=== Given records ===

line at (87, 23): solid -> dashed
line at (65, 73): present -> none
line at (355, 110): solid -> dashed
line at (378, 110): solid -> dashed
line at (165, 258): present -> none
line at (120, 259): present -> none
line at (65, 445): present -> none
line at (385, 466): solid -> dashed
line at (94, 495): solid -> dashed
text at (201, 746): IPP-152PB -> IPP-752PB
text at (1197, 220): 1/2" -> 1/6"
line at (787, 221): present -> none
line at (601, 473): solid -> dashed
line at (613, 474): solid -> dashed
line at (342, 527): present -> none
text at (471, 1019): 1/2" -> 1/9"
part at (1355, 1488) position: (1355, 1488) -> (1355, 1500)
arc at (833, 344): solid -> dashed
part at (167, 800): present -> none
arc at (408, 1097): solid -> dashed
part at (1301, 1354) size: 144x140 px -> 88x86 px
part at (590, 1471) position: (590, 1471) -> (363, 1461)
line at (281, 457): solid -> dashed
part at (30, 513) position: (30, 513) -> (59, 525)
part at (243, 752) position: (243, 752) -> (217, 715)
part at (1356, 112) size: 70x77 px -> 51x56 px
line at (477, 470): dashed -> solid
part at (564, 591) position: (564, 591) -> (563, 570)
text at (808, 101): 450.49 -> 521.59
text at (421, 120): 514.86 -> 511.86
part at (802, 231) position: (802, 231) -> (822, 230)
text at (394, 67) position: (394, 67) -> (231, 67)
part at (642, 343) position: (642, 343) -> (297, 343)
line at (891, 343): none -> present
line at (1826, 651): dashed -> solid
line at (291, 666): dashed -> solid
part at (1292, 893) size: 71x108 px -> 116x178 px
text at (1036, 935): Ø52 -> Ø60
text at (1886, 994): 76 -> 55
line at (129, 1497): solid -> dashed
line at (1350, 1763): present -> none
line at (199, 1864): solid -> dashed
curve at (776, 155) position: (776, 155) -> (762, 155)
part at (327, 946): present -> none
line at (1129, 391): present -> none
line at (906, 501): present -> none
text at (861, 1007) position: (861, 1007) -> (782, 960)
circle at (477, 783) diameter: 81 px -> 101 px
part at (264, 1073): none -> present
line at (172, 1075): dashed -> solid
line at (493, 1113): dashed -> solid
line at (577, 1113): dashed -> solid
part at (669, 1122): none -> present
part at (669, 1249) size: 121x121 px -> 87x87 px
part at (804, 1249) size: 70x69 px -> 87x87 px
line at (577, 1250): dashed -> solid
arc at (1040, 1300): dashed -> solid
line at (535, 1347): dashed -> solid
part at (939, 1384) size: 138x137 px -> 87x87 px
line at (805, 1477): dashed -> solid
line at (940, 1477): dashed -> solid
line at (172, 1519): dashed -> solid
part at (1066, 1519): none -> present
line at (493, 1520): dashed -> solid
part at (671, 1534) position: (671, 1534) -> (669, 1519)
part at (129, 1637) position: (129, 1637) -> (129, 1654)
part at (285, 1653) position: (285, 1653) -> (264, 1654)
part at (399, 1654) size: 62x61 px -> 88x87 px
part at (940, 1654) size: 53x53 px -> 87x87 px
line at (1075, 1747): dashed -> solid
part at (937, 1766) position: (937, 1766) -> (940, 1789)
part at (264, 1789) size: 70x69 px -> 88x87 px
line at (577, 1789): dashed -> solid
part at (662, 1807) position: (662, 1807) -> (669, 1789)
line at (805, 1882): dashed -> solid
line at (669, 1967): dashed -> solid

===

_Problem details_.
Extract every line of the listing above and reproduce each one unchanged, in the same order.

_Output of the exercise_.
line at (87, 23): solid -> dashed
line at (65, 73): present -> none
line at (355, 110): solid -> dashed
line at (378, 110): solid -> dashed
line at (165, 258): present -> none
line at (120, 259): present -> none
line at (65, 445): present -> none
line at (385, 466): solid -> dashed
line at (94, 495): solid -> dashed
text at (201, 746): IPP-152PB -> IPP-752PB
text at (1197, 220): 1/2" -> 1/6"
line at (787, 221): present -> none
line at (601, 473): solid -> dashed
line at (613, 474): solid -> dashed
line at (342, 527): present -> none
text at (471, 1019): 1/2" -> 1/9"
part at (1355, 1488) position: (1355, 1488) -> (1355, 1500)
arc at (833, 344): solid -> dashed
part at (167, 800): present -> none
arc at (408, 1097): solid -> dashed
part at (1301, 1354) size: 144x140 px -> 88x86 px
part at (590, 1471) position: (590, 1471) -> (363, 1461)
line at (281, 457): solid -> dashed
part at (30, 513) position: (30, 513) -> (59, 525)
part at (243, 752) position: (243, 752) -> (217, 715)
part at (1356, 112) size: 70x77 px -> 51x56 px
line at (477, 470): dashed -> solid
part at (564, 591) position: (564, 591) -> (563, 570)
text at (808, 101): 450.49 -> 521.59
text at (421, 120): 514.86 -> 511.86
part at (802, 231) position: (802, 231) -> (822, 230)
text at (394, 67) position: (394, 67) -> (231, 67)
part at (642, 343) position: (642, 343) -> (297, 343)
line at (891, 343): none -> present
line at (1826, 651): dashed -> solid
line at (291, 666): dashed -> solid
part at (1292, 893) size: 71x108 px -> 116x178 px
text at (1036, 935): Ø52 -> Ø60
text at (1886, 994): 76 -> 55
line at (129, 1497): solid -> dashed
line at (1350, 1763): present -> none
line at (199, 1864): solid -> dashed
curve at (776, 155) position: (776, 155) -> (762, 155)
part at (327, 946): present -> none
line at (1129, 391): present -> none
line at (906, 501): present -> none
text at (861, 1007) position: (861, 1007) -> (782, 960)
circle at (477, 783) diameter: 81 px -> 101 px
part at (264, 1073): none -> present
line at (172, 1075): dashed -> solid
line at (493, 1113): dashed -> solid
line at (577, 1113): dashed -> solid
part at (669, 1122): none -> present
part at (669, 1249) size: 121x121 px -> 87x87 px
part at (804, 1249) size: 70x69 px -> 87x87 px
line at (577, 1250): dashed -> solid
arc at (1040, 1300): dashed -> solid
line at (535, 1347): dashed -> solid
part at (939, 1384) size: 138x137 px -> 87x87 px
line at (805, 1477): dashed -> solid
line at (940, 1477): dashed -> solid
line at (172, 1519): dashed -> solid
part at (1066, 1519): none -> present
line at (493, 1520): dashed -> solid
part at (671, 1534) position: (671, 1534) -> (669, 1519)
part at (129, 1637) position: (129, 1637) -> (129, 1654)
part at (285, 1653) position: (285, 1653) -> (264, 1654)
part at (399, 1654) size: 62x61 px -> 88x87 px
part at (940, 1654) size: 53x53 px -> 87x87 px
line at (1075, 1747): dashed -> solid
part at (937, 1766) position: (937, 1766) -> (940, 1789)
part at (264, 1789) size: 70x69 px -> 88x87 px
line at (577, 1789): dashed -> solid
part at (662, 1807) position: (662, 1807) -> (669, 1789)
line at (805, 1882): dashed -> solid
line at (669, 1967): dashed -> solid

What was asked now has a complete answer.